I DID put down some carbon x xsrt starter fert and milo same day as over seed. I scalped the lawn to much due to an unknown flat tire in my mower and it caused alot of damage that I am still trying to fix. But point being ive only mowed twice at 3" since my overseed and fert. Old grass us not growing g like crazy and out growing new grass.


----------



## M32075 (May 9, 2019)

outdoorsmen said:
 

> I DID put down some carbon x xsrt starter fert and milo same day as over seed. I scalped the lawn to much due to an unknown flat tire in my mower and it caused alot of damage that I am still trying to fix. But point being ive only mowed twice at 3" since my overseed and fert. Old grass us not growing g like crazy and out growing new grass.
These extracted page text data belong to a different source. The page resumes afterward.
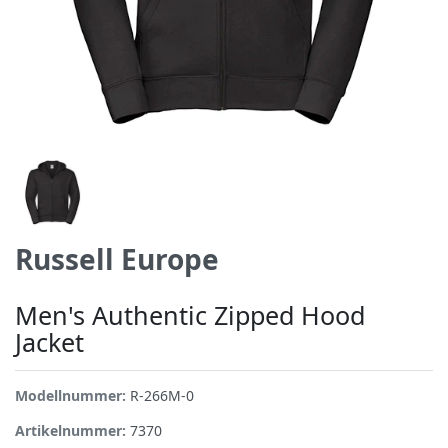
Russell Europe
Men's Authentic Zipped Hood
Jacket
Modellnummer:
R-266M-0
Artikelnummer:
7370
if you scalped the existing lawn down to the crown or close it takes awhile for it to recover which is not a bad thing it gives the seed a chance to germinate and fill in a little even with fertilizer put down with seed.


----------



## Justmatson (Apr 4, 2020)

learningeveryday said:


> Use quality compost (not mushroom soil) instead of topsoil. It's the magic sauce.


100% agree. I had some left over from a veggie garden and threw some along my driveway when I seeded. That section came up faster, thicker, less weeds.


----------